I have a 500MB GeoTIFF with 3 bands on disk. I can easily read a very small, 25×25-pixel subwindow using GDAL like so:
gdal_translate -srcwin 600 550 25 25 hugeimage.tif smallwindow.tif
Does this operation have to read the entire large GeoTIFF into memory, or is it able to seek to the appropriate bytes on disk and read only them?
Does the answer change for selecting individual bands, instead of clipping pixels?
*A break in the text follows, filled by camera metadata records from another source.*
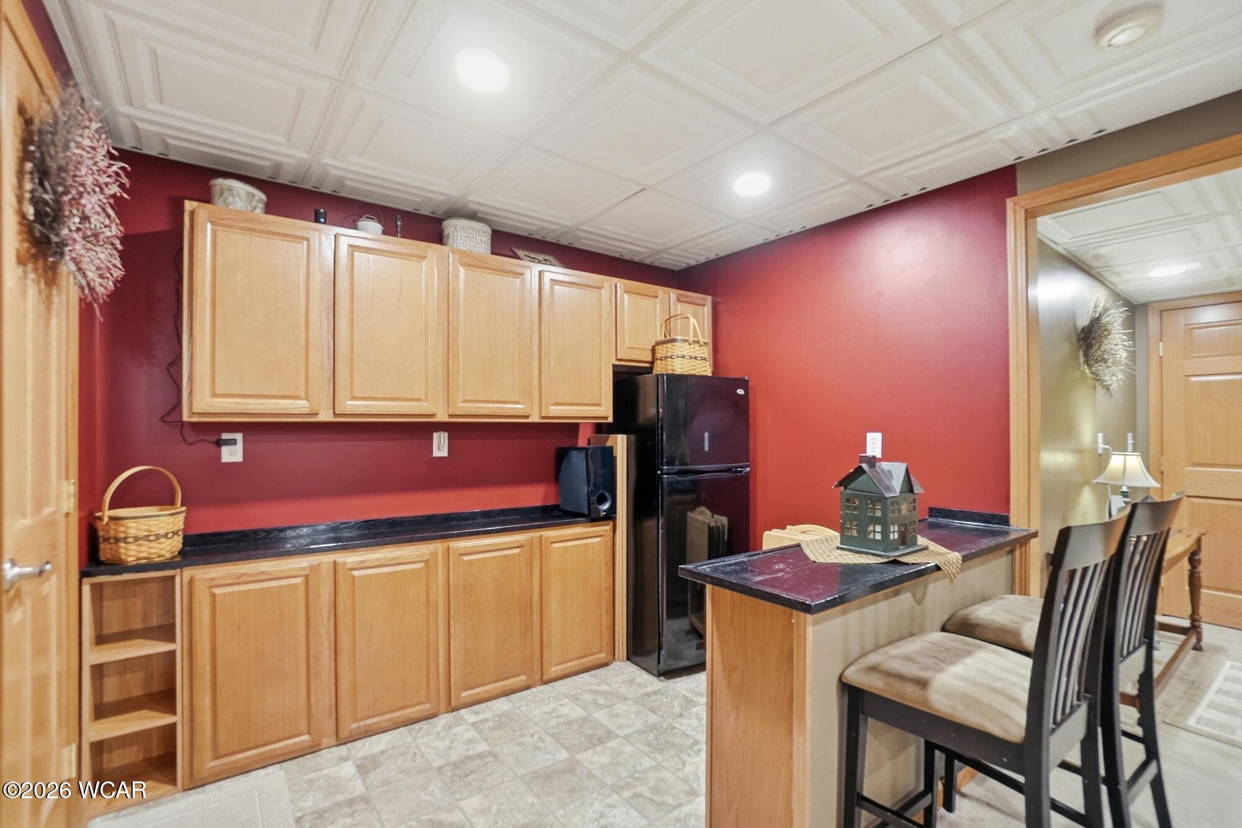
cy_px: 414
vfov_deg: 77.3
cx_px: 621
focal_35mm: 15
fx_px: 517
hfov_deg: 100.4
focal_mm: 10
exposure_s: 1/30
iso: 125
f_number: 5.6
Does the answer change if the GeoTIFF is compressed?
Best Answer
It doesn't have to read the whole thing. GDAL is heavily geared to sensible access either line by line or block by block (for tiles). It won't matter if you are selecting bands, and no the answer won't change if it's compressed - but the real details will depend on which compression and which internal tiling is used. See "Reading Raster Data" here
http://www.gdal.org/gdal_tutorial.html
As it says,
The definition for GDALRasterBand::RasterIO() shows the crux of it, where this key method accepts a query for offset, size of window read, and size of the output. The way the file is structured internally will matter - say if it's tiled, since it will depend on whether your query strides multiple tiles or exists in one.
http://www.gdal.org/classGDALRasterBand.html#a30786c81246455321e96d73047b8edf1
I think you'll find GDAL does this with very minimal computation and I/O.